[fedora-arm] builder io isue

Gordan Bobic gordan at bobich.net
Mon Dec 26 18:39:55 UTC 2011


On 12/26/2011 02:51 PM, Dennis Gilmore wrote:
> El Sun, 25 Dec 2011 22:43:15 -0800
> Brendan Conoboy<blc at redhat.com>  escribió:
>> On 12/25/2011 09:06 PM, Gordan Bobic wrote:
>>> Why not just mount direct via NFS? It'd be a lot quicker, not to
>>> mention easier to tune. It'd work for building all but a handful of
>>> packages (e.g. zsh), but you could handle that by having a single
>>> builder that uses a normal fs that has a policy pointing the
>>> packages that fail self-tests on NFS at it.
>>
>> I'm not acquainted with the rationale for the decision so perhaps
>> somebody else can comment.  Beyond the packages that demand a local
>> filesystem, perhaps there were issues with .nfsXXX files, or some
>> stability problem not seen when working with a single open file? Not
>> sure.
>
> glibc uses functionality not supported on nfsv3.

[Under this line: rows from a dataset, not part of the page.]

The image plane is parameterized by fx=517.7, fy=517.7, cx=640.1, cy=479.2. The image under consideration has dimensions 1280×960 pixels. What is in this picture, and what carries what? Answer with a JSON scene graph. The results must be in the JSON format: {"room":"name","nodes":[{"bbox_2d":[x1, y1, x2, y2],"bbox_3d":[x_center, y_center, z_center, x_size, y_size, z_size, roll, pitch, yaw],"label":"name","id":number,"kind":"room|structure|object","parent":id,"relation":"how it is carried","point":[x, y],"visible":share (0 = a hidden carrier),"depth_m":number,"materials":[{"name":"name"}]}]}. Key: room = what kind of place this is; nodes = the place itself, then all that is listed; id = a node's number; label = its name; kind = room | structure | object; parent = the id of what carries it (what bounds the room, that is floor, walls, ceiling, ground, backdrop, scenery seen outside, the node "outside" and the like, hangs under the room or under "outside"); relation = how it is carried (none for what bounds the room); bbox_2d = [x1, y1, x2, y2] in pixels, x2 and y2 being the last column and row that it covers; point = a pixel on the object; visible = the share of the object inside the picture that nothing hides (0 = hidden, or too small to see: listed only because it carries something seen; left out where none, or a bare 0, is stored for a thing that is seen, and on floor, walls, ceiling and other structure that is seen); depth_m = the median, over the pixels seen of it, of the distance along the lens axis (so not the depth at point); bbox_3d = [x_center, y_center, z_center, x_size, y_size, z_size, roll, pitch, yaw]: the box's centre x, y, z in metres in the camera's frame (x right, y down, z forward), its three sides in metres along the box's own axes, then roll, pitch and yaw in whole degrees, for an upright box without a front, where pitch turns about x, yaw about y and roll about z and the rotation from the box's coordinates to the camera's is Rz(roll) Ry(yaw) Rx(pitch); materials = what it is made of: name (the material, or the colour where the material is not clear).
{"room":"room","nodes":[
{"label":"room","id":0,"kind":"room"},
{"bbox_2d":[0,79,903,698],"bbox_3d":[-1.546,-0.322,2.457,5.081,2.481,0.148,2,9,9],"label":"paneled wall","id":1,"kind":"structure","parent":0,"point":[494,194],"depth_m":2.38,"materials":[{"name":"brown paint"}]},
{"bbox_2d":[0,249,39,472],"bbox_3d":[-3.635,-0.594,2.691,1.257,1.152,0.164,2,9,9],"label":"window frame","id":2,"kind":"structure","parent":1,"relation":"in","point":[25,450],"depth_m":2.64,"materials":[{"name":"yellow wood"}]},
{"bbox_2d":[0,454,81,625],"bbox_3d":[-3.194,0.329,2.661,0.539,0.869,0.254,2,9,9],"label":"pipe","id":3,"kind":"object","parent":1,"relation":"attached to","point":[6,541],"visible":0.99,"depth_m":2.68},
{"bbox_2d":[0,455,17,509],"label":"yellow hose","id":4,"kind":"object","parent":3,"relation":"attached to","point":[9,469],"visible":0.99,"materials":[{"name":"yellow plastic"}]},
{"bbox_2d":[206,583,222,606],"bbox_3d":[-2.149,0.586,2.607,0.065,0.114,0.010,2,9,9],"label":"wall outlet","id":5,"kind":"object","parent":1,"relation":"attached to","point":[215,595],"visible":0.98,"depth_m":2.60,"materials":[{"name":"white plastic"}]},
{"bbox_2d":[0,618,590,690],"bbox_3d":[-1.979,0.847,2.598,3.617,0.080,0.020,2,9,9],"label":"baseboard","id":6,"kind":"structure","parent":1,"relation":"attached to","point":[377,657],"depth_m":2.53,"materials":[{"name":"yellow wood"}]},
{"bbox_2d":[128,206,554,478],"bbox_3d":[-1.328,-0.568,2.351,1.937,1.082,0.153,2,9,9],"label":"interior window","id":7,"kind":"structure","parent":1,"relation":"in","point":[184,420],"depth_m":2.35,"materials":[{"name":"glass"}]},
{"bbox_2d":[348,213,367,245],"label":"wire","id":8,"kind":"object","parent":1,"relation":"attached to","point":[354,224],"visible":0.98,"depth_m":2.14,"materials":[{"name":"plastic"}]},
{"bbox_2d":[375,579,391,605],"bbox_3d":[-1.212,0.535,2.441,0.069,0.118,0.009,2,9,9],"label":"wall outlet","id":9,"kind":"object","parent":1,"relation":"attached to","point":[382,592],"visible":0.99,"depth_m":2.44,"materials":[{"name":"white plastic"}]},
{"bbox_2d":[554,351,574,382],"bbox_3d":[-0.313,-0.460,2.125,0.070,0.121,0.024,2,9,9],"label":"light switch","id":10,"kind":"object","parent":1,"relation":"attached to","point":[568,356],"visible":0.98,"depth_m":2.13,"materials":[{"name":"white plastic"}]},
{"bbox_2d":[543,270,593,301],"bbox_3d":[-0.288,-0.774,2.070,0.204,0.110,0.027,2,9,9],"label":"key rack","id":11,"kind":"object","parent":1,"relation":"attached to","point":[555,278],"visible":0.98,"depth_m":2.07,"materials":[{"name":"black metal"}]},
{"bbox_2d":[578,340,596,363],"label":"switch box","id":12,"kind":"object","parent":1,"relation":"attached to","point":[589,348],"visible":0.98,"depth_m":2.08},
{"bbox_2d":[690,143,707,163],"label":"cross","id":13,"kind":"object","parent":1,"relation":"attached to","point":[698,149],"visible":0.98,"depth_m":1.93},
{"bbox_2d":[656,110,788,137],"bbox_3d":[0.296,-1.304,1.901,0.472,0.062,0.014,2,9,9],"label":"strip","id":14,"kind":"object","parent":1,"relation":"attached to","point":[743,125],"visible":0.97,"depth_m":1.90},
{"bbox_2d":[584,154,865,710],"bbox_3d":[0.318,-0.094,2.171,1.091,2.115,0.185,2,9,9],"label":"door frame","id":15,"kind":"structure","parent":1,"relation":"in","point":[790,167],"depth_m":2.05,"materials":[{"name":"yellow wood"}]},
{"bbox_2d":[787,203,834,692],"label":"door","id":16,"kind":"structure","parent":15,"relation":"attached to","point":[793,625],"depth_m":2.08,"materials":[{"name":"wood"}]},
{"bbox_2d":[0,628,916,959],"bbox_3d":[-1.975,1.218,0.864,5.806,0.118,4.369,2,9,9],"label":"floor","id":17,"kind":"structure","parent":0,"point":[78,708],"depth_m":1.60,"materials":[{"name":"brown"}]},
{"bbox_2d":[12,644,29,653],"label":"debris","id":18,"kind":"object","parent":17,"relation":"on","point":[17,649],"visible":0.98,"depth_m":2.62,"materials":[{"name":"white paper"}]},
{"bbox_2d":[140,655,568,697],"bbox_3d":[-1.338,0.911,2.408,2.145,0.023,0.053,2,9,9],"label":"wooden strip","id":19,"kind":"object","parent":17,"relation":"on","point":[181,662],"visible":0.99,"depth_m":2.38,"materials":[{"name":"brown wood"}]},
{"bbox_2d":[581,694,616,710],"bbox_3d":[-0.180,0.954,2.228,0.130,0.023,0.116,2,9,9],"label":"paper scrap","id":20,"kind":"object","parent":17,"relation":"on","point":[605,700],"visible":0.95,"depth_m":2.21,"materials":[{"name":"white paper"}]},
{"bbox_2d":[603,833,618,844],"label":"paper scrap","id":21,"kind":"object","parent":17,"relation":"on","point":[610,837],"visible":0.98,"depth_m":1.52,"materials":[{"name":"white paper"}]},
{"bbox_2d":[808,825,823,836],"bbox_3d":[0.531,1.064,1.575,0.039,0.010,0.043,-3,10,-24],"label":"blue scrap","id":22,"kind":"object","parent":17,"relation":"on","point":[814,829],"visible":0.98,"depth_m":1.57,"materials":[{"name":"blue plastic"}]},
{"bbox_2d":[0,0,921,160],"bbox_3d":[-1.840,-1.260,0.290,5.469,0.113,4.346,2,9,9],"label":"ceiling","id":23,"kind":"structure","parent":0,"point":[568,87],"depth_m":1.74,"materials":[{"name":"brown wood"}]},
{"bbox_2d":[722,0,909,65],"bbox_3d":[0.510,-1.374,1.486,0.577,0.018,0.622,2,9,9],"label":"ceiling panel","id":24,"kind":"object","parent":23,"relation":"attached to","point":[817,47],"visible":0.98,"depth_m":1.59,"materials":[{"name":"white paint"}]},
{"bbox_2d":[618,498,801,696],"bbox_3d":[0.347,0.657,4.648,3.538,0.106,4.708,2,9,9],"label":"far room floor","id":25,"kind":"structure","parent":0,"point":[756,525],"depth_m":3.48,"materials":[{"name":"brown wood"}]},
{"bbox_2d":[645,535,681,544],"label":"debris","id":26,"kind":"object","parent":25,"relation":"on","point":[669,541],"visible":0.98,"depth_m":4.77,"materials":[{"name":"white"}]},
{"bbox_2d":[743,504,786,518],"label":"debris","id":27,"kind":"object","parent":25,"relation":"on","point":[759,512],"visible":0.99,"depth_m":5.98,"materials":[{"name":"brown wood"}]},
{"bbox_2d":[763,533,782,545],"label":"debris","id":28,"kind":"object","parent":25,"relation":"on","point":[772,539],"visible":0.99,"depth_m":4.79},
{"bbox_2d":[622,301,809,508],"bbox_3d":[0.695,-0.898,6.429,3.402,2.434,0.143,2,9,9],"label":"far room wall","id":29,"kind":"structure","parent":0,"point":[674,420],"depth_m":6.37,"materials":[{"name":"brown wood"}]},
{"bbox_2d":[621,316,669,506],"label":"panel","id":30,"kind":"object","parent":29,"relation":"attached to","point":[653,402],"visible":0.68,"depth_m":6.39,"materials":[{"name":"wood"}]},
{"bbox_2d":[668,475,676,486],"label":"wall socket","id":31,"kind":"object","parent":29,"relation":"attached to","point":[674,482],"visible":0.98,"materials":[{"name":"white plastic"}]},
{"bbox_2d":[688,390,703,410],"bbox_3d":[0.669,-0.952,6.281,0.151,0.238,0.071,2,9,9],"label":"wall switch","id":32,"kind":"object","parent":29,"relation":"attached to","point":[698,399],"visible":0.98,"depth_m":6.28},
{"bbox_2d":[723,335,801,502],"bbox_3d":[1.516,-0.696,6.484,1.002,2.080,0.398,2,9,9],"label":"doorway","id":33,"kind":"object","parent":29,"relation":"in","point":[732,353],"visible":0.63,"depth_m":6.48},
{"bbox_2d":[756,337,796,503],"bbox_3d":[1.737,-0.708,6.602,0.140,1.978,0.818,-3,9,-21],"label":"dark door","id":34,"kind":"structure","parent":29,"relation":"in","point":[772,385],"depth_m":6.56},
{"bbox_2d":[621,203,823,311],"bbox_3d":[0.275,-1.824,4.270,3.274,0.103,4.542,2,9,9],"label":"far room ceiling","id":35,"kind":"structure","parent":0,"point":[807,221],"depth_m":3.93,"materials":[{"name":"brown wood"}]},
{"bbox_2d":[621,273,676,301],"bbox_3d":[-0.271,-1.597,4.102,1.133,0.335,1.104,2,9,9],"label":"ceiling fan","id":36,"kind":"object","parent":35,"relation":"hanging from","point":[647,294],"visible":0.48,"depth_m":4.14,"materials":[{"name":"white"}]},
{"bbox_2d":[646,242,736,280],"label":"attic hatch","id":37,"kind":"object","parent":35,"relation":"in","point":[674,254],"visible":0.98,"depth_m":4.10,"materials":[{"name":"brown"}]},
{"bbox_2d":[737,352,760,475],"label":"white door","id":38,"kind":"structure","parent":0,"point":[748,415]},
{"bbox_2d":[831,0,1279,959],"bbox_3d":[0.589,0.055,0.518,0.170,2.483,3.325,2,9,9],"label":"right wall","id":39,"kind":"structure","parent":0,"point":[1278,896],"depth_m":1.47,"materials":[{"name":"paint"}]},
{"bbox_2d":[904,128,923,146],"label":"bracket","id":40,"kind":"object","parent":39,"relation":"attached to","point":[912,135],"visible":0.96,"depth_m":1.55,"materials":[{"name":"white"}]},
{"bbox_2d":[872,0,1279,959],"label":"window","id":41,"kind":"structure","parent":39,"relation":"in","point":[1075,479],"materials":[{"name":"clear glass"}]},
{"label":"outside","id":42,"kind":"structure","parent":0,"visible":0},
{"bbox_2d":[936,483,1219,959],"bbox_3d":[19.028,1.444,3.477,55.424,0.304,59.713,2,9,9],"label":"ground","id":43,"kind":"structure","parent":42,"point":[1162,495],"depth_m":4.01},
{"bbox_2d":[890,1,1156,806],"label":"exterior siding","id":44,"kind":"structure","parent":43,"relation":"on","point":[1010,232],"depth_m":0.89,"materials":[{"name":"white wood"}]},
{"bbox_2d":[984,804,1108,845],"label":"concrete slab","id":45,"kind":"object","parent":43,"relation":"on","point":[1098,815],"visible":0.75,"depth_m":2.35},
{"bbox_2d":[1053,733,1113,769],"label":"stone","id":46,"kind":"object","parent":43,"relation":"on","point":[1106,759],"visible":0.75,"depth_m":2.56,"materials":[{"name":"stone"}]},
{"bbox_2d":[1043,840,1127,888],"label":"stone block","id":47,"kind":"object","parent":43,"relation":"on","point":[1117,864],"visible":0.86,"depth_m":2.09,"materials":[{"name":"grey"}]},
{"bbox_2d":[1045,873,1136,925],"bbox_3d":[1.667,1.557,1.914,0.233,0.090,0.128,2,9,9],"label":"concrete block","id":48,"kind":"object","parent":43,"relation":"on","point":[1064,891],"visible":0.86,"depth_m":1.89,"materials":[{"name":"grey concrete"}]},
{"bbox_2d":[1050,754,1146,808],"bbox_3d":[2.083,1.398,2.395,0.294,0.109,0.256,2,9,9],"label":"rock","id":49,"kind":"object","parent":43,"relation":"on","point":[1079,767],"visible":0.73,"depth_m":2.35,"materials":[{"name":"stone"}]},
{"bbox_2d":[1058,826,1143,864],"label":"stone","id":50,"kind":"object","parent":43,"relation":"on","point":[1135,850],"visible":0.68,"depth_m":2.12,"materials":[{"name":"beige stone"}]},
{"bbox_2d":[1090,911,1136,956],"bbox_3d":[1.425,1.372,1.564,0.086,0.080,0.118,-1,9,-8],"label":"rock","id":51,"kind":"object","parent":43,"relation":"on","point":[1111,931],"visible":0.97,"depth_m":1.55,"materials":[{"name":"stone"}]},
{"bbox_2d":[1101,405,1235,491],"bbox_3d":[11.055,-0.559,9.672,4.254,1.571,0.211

That may be so, but it does not appear to be in any way an issue for 
having mock chroot on NFS. It also causes no problems with running on 
NFS root. Can you provide a single relevant example of why this is 
relevant for /var/lib/mock?

> nfsv4 may be a viable
> option. mock doesnt work right on nfs.

Can you provide an example? I certainly found no problem with it. The 
only issue I had turned out to be caused by the file system that was 
being exported via NFS having a bug that made the sticky directories not 
work properly. Ever since I fixed that it's been working beautifully.

> i think looking at iscsi or aoe
> or nbd would help to take out some of the layering thats in play
> currently. I really think we need to get more spindles in play. all the
> other arches use raid0 over local scsi/sas drives that are 10k or 15k
> rpm. and the storage is local.  the only local option we have is to use
> USB storage. maybe a 16GB usb stick on each may help. they can be
> gotten for ~USD$16 each we are still going to be limited to the usb bus.

Been there, tried it. Most USB sticks have similar random-write IOPS 
performancs to SD cards (i.e. somewhere between dire and useless). The 
ones that I have found that fare bearably well (i.e. come close to a ~ 
5000 rpm disk) are _some_ of the ones based on a Kingston controller, 
but with the generic no-name sticks you will have to test a large 
selection of models to find a model that is any good.